The Arc Maker I & II, 1981
Sam Gilliam, The Arc Maker I & II, 1981. ©Sam Gilliam. Collection of the Detroit Institute of the Arts, Gift of the Friends of African Art. Courtesy of David Kordansky Gallery and Pace Gallery.
In The Arc Maker I & II, Gilliam returned back to the stretched canvas. This piece is part of several bodies of work across his career—including his collage paintings, black paintings, and beveled-edge paintings—that would push Gilliam’s painting approach to become more sculptural, not unlike the work of Frank Stella. Gilliam’s densely layered black paint of The Arc Maker I & II plays with perception through the form and shape of its several canvases, collaging the painting together in pieces as opposed to it being fully realized on a single surface.
Works from this era recall not only Gilliam’s early geometric paintings he made while part of the Washington Color School, but also his admiration for Northern and Southern Renaissance painters like Rembrandt and Jacopo Tintoretto, who both experimented with color to play with light. The Arc Maker I & II does something similar in its ability to swallow light through its use of dark pigments. The constructed piece also heralds his later sculptural work from the 1990s onward.
Of Fireflies and Ferris Wheels: Monastery Parallel, 1997
Installation view of Sam Gilliam, Of Fireflies and Ferris Wheels: Monastery Parallel, 1997 at Kunstmuseum Kloster Unser Lieben Frauen, Germany. ©Sam Gilliam. Photo by Johansen Krause. Courtesy of David Kordansky Gallery and Pace Gallery.
Like his contemporary Jasper Johns, Gilliam held a long-standing practice as a printmaker. While Gilliam’s prints have garnered less recognition than his paintings, they are critical to understanding his abstraction and experimentation. As a printmaker, Gilliam learned to experiment with papers, including Japanese papers made from gampi, mitsumata, and kozo fibers. These surfaces would later become the basis of paintings in his later works on washi paper.
Perhaps what is the most influential print in Gilliam’s oeuvre was his large-scale installation Of Fireflies and Ferris Wheels: Monastery Parallel, in which several large prints are collaged together to form a single thousand-foot-long work. This enormous print was later painted on and knotted together to be draped from various ceilings during its exhibition run at various monasteries, and conveyed an ethereal, almost religious flair.

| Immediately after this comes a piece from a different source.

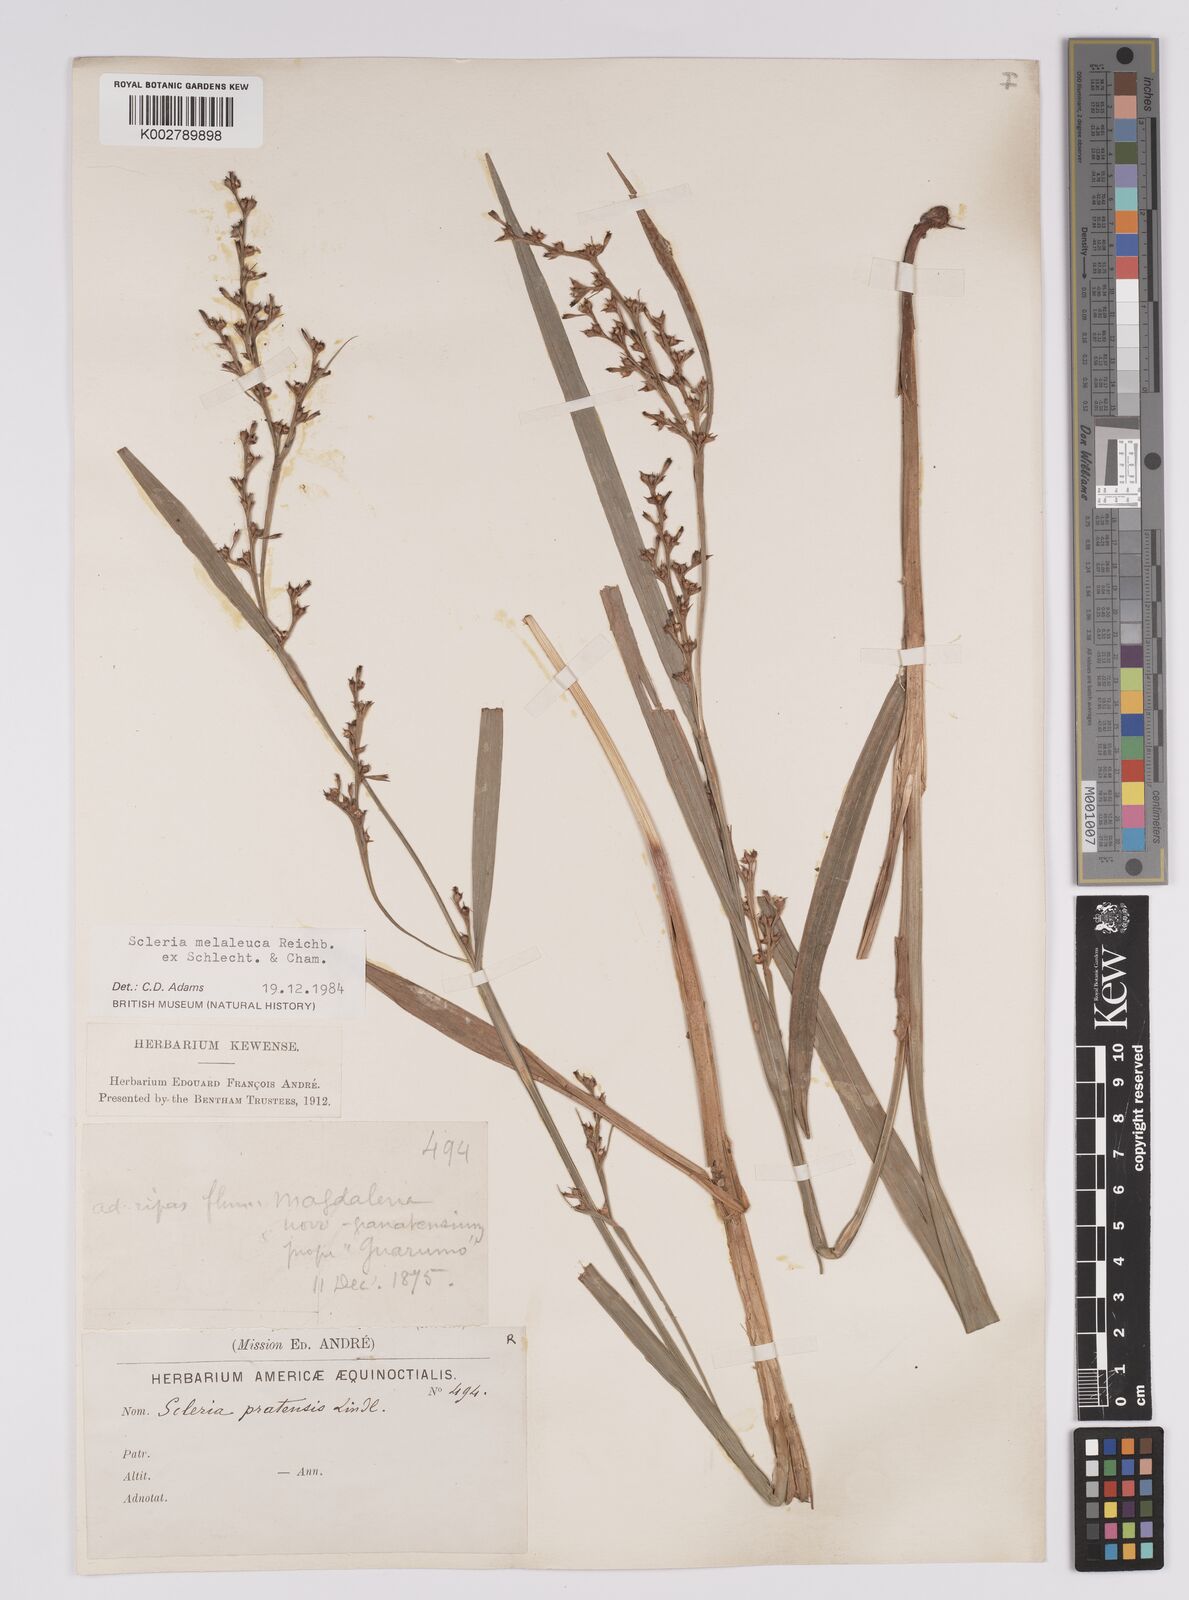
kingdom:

While Of Fireflies and Ferris Wheels: Monastery Parallel evokes Gilliam’s draped canvases, its work-on-paper status makes it seemingly more fragile. The large-scale installation speaks to Gilliam’s ability to play with texture, form, color, and space across his career.
“New Works on Paper at the Flag Art Foundation,” 2019
Installation view of Sam Gilliam, “Sam Gilliam: New Works on Paper” at the FLAG Art Foundation, 2019. Photo by Steven Probert. Courtesy of FLAG Art Foundation.
One of Gilliam’s most recent bodies of work is a series of paintings constructed for a 2019 exhibition at the Flag Art Foundation, which consisted of 12 large-scale pieces made on washi paper. These paintings merge his practices as a printmaker, watercolorist, and abstract painter. They were constructed by soaking the paper in various paints to create an almost stained effect that leaves the colors to bleed into one another, an approach Gilliam likely learned from his participation with the Washington Color School.
Inspired by jazz music, the paintings are demonstrative of Gilliam’s long-standing practice of free-form use of color that draws from Black music culture and Black history. As he stated in the press release for the exhibition, these works evoke “the drama of music and the drama of colors coming together.”